Was war hier los? Hatte es etwas mit seinen Feldern zu tun? Sollte er das Handy aus seinem Versteck holen und die Männer kontaktieren?
Auf dem Weg zum Arbeitszimmer warf er einen Blick auf den Kalender. Penny hatte morgen früh einen Zahnarzttermin.
Wenn sie aus dem Haus war, würde er anrufen.

Beim Abendessen tischte Penny Tomatensalat auf. Die Scheiben waren merkwürdig geformt.
„Ich habe versucht, wenigstens einen Teil zu retten. Bevor sie alle braun sind. Natürlich musste ich viel wegschneiden.“ Sie schob ihm die Salatschüssel hin.
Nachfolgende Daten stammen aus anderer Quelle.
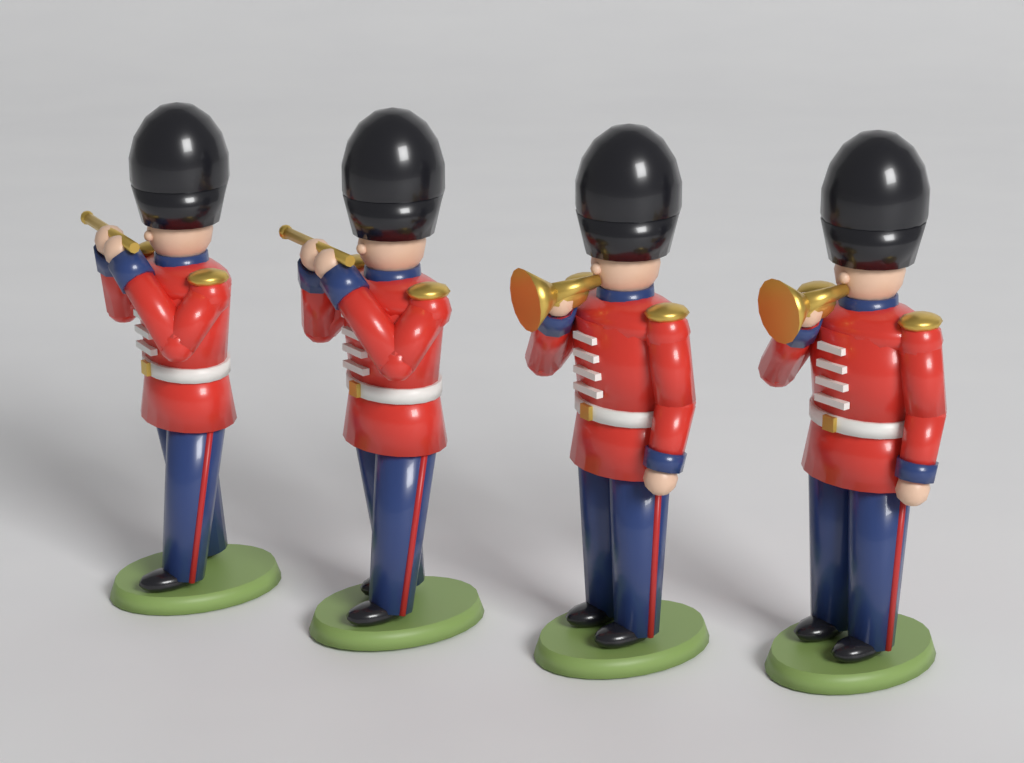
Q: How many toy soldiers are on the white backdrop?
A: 4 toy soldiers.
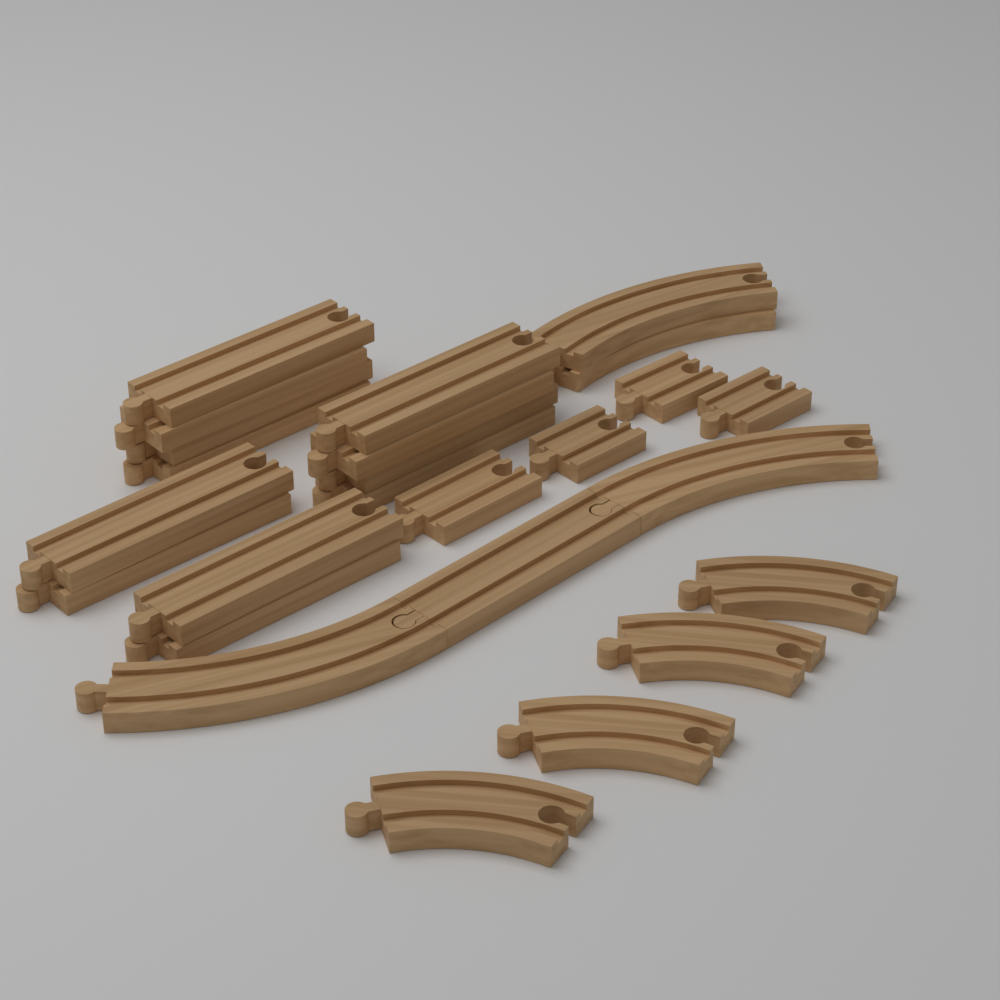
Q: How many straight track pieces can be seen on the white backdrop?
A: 17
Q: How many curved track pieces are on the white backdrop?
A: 8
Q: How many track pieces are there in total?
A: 25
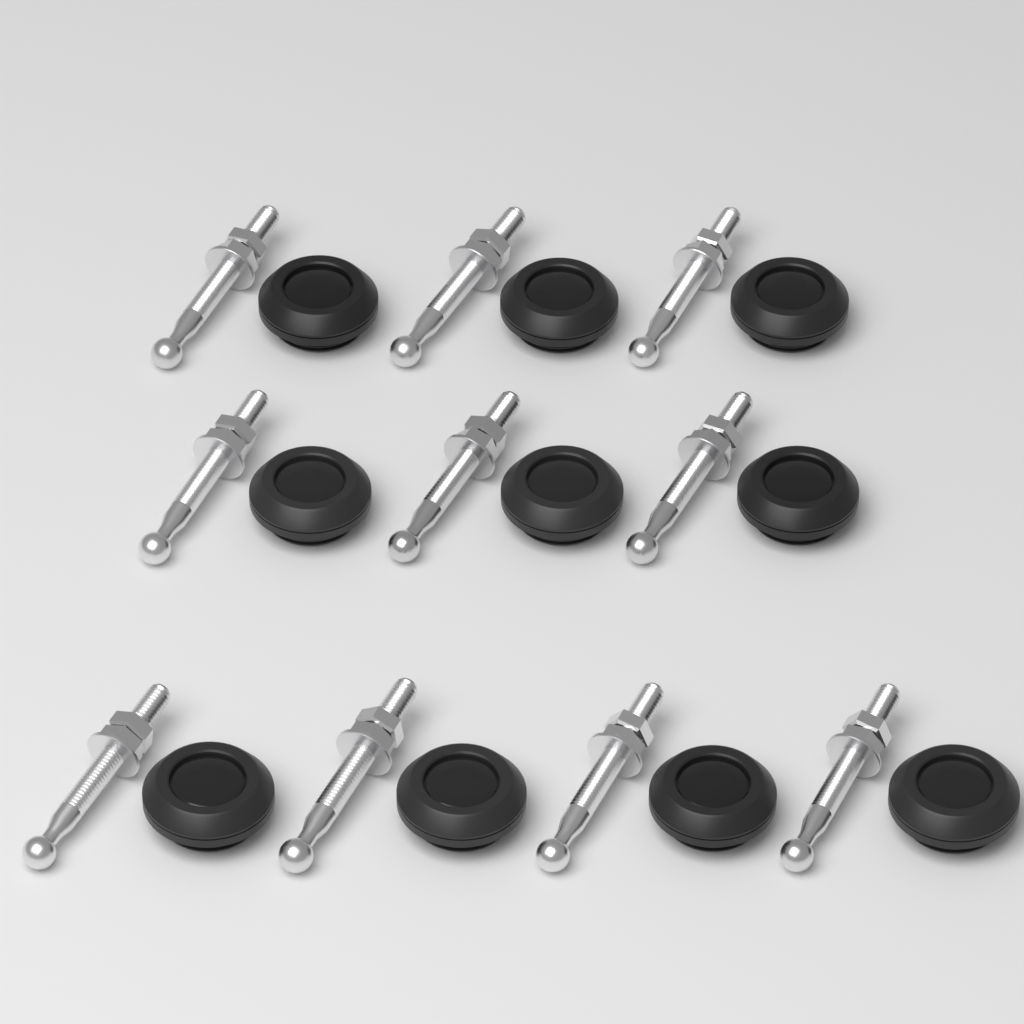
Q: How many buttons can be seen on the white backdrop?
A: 10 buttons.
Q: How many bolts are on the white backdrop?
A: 10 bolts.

„Danke, mir ist nicht nach Tomaten.“
Sie runzelte die Stirn.
„Ich habe ... Sodbrennen. Da will ich keinen Essig.“
Sie schnaubte. „Das kommt von deinem ewigen Bier und Schnaps am Samstagabend. Du bist keine zwanzig mehr.“
Sie aß die Tomaten alleine auf.
Am nächsten Morgen klagte sie über stechende Kopfschmerzen. Ihre Wangen waren knallrot.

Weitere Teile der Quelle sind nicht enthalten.